*** Opening of Input ***
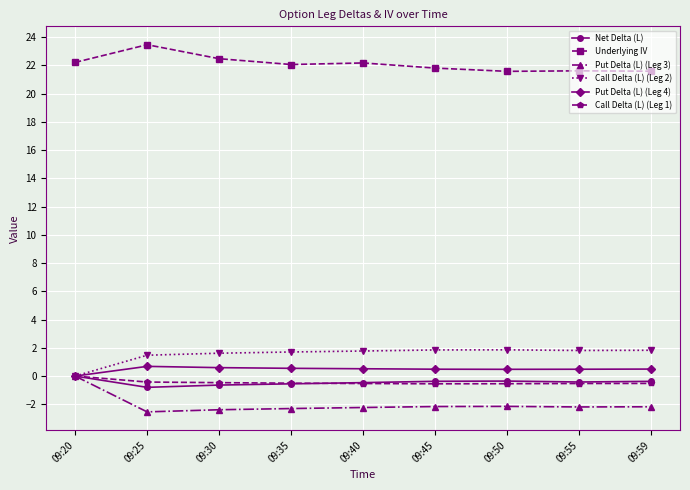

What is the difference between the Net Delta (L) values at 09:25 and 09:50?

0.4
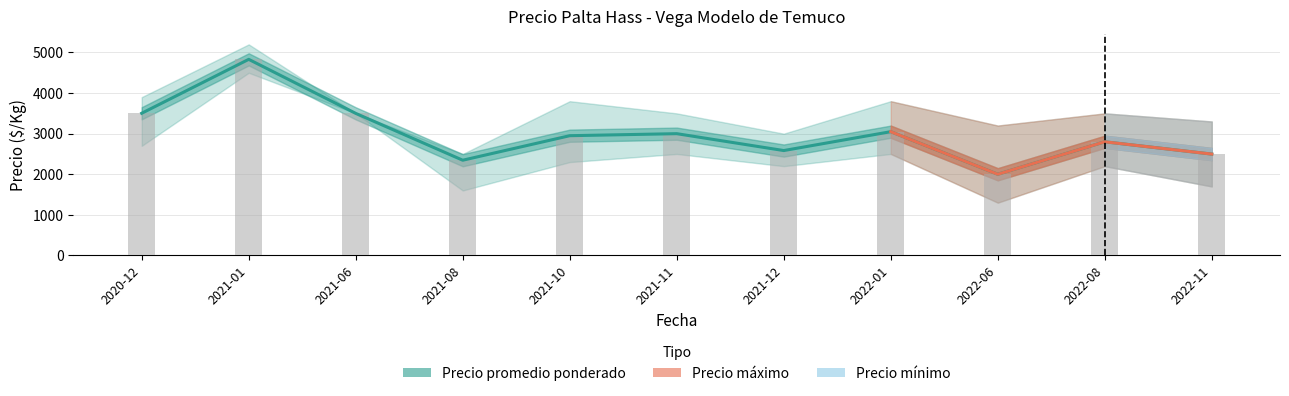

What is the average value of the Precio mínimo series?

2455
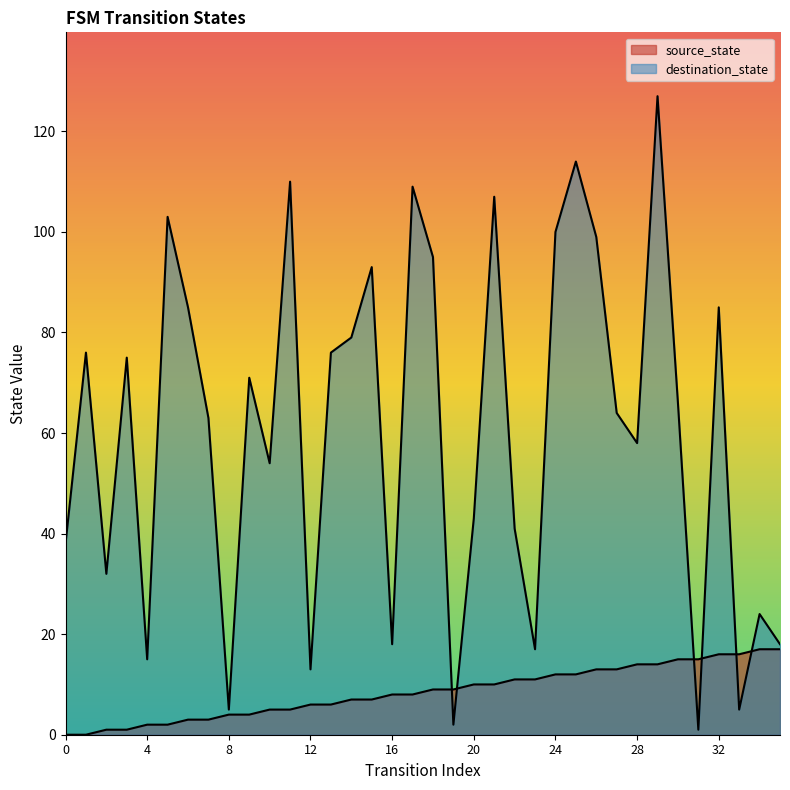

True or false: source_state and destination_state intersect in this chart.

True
*** Close of Input ***
Work instructions:
Repeat everything in the records from the line containing "What is the average" down to the end, leaving out the pictures.

Answer to the problem:
What is the average value of the Precio mínimo series?

2455

True or false: source_state and destination_state intersect in this chart.

True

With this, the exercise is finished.